◆ **Task objective**
"EGFR" is the word to look for; copy each line of the listing where it occurs.

◆ **Information given**
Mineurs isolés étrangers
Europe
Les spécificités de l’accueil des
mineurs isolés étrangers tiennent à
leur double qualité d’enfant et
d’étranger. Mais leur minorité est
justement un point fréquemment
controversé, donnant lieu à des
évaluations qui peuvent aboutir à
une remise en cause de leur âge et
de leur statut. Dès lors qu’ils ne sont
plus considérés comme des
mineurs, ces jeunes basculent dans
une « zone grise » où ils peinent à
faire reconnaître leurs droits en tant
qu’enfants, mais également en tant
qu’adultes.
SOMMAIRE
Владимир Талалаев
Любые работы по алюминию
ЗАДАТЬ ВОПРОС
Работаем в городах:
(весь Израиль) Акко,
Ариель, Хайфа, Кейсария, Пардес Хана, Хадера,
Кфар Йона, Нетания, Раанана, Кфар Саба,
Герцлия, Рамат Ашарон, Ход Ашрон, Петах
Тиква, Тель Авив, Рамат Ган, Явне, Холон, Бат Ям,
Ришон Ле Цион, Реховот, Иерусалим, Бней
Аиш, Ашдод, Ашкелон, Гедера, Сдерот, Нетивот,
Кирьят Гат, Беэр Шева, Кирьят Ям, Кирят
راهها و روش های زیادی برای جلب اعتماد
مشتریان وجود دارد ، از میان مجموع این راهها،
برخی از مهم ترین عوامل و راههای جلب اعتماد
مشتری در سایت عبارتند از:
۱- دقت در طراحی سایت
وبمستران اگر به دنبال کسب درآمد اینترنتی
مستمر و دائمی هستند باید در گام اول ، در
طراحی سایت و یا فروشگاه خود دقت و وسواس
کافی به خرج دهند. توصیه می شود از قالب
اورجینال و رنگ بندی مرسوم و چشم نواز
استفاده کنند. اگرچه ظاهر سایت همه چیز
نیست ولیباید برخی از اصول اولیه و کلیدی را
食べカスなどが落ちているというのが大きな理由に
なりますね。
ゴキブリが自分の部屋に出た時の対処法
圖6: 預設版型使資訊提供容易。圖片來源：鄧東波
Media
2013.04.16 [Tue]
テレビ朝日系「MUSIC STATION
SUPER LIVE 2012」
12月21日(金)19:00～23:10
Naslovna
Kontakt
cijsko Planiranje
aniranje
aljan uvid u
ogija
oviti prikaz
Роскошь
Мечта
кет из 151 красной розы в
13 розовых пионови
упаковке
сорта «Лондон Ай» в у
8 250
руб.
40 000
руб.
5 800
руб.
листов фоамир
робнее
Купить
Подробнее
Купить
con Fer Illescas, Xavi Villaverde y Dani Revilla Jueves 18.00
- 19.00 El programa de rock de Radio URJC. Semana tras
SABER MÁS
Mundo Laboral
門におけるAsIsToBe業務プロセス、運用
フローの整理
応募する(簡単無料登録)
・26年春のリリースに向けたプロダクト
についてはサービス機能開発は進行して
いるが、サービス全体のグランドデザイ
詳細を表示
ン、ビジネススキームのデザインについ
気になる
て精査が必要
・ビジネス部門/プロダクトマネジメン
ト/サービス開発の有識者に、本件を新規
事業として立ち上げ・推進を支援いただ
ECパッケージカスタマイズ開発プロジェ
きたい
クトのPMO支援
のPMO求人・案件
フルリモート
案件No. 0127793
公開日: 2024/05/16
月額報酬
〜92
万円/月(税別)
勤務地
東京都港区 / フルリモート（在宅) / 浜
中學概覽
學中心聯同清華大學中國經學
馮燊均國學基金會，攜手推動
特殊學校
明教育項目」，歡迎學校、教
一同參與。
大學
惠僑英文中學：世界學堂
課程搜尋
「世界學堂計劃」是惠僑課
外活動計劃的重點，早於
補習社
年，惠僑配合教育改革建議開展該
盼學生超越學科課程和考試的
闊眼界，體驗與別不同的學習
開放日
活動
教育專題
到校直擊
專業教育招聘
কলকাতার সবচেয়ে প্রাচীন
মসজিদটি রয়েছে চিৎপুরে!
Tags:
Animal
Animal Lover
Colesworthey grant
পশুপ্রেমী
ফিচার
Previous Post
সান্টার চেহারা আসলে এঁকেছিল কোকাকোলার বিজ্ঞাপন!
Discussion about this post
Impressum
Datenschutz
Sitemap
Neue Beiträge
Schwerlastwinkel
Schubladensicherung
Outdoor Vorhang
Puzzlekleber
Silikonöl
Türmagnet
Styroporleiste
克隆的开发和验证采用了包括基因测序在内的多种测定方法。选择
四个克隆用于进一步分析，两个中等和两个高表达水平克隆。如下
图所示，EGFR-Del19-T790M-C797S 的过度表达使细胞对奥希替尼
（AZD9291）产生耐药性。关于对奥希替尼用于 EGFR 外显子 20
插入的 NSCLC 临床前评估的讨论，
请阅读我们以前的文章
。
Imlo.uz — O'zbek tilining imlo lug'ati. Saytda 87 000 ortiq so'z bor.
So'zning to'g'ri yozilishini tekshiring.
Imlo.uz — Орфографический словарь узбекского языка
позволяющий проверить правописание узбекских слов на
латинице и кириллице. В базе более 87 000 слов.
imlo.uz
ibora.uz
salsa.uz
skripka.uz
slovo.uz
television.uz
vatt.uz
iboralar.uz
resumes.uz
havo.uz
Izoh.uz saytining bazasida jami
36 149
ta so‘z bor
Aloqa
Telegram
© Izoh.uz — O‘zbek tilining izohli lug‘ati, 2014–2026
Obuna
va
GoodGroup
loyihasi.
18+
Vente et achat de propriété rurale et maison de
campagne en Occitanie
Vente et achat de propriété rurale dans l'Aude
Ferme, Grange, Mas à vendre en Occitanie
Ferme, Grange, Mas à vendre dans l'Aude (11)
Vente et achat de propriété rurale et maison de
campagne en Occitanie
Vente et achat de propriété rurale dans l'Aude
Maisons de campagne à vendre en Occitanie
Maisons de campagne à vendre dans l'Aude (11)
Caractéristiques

◆ **Solved exercise**
图所示，EGFR-Del19-T790M-C797S 的过度表达使细胞对奥希替尼
（AZD9291）产生耐药性。关于对奥希替尼用于 EGFR 外显子 20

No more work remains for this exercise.